Des cellules pulmonaires préservées du vieillissement en ignorant l'inflammation
Certaines cellules de l'organisme sont protégées de leur propre réponse immunitaire. Ce qui ressemble à un défaut de conception s'avère en réalité une stratégie protectrice intelligente, qui préserve leur fonctionnement.
Des chercheurs ont découvert chez la drosophile comment les cellules trachéales terminales, derniers ramifications du système respiratoire, occupent un statut particulier au sein du système immunitaire. Ces cellules sont dites immuno-privilégiées : elles ne réagissent pas aux infections bactériennes, contrairement aux cellules respiratoires qui les entourent.
L'explication s'est révélée simple. Ces cellules sont dépourvues d'un récepteur spécifique (PGRP-LC) qui permet normalement de détecter les fragments bactériens. Cette absence empêche l'activation de la cascade de signalisation immunitaire (la voie Imd). L'étude, publiée dans eLife, montre qu'il ne s'agit pas d'une lacune fortuite, mais d'une caractéristique conservée au cours de l'évolution dans ce groupe cellulaire.
Inflammation et structure, deux impératifs incompatibles
Pourquoi cette protection est-elle nécessaire ? Les cellules trachéales terminales doivent en permanence modifier leur forme en réponse à un manque d'oxygène ou à des variations nutritionnelles. Cette plasticité est assurée par la protéine FoxO. Or, l'activation du système immunitaire mobilise exactement la même protéine, ce qui entraîne la mort cellulaire et la perte des ramifications.
Lorsque les chercheurs ont introduit artificiellement le récepteur immunitaire dans ces cellules, le résultat a été frappant : les cellules ont perdu leurs ramifications, se sont endommagées et sont mortes. Ces dommages ont pu être évités en désactivant FoxO ou la protéine de signalisation AP-1.

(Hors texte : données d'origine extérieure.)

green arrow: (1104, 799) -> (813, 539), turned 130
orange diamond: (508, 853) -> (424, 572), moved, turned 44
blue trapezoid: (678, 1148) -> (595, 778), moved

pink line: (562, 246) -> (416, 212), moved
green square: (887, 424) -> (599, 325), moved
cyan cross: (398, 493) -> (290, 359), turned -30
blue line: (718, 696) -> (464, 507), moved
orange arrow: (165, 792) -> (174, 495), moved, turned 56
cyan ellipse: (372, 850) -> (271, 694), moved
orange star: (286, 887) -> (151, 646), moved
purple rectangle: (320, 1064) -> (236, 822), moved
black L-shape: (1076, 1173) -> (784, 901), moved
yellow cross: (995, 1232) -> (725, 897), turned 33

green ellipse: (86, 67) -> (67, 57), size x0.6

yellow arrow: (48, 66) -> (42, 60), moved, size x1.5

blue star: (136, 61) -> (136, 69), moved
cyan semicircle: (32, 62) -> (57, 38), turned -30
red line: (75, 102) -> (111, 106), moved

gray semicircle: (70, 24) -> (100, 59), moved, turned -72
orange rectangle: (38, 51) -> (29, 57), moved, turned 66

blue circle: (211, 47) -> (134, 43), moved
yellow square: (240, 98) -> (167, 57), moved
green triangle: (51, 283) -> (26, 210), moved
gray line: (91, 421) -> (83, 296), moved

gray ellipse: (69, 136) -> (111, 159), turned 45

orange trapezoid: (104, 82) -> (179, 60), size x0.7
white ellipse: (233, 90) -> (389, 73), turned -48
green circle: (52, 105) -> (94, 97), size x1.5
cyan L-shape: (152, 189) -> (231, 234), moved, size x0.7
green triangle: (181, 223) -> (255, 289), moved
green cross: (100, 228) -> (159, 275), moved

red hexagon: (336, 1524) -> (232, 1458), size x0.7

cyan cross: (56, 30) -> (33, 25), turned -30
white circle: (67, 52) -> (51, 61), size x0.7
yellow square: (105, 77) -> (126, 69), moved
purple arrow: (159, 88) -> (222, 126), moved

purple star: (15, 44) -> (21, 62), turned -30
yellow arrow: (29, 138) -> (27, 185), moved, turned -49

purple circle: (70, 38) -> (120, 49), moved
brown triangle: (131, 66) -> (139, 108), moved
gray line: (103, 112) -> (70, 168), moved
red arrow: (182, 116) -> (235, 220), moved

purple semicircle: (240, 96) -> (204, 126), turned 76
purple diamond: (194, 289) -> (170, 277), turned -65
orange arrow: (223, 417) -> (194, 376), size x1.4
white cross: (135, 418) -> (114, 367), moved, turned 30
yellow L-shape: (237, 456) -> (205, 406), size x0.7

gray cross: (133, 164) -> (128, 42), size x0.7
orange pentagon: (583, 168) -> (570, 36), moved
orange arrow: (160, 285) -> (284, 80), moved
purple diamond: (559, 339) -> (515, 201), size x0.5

Ce que cela révèle sur le vieillissement
Dans la recherche sur la longévité, la tension entre inflammation et plasticité cellulaire est un thème récurrent. À mesure que les tissus vieillissent, une inflammation chronique de faible intensité s'installe, phénomène connu sous le nom d'inflammaging. Cette inflammation altère la capacité des cellules à s'adapter. L'étude fournit un exemple moléculaire concret de ce conflit : le même facteur de transcription qui confère la flexibilité cellulaire est également recruté lors de l'activation immunitaire, et ces deux fonctions sont incompatibles.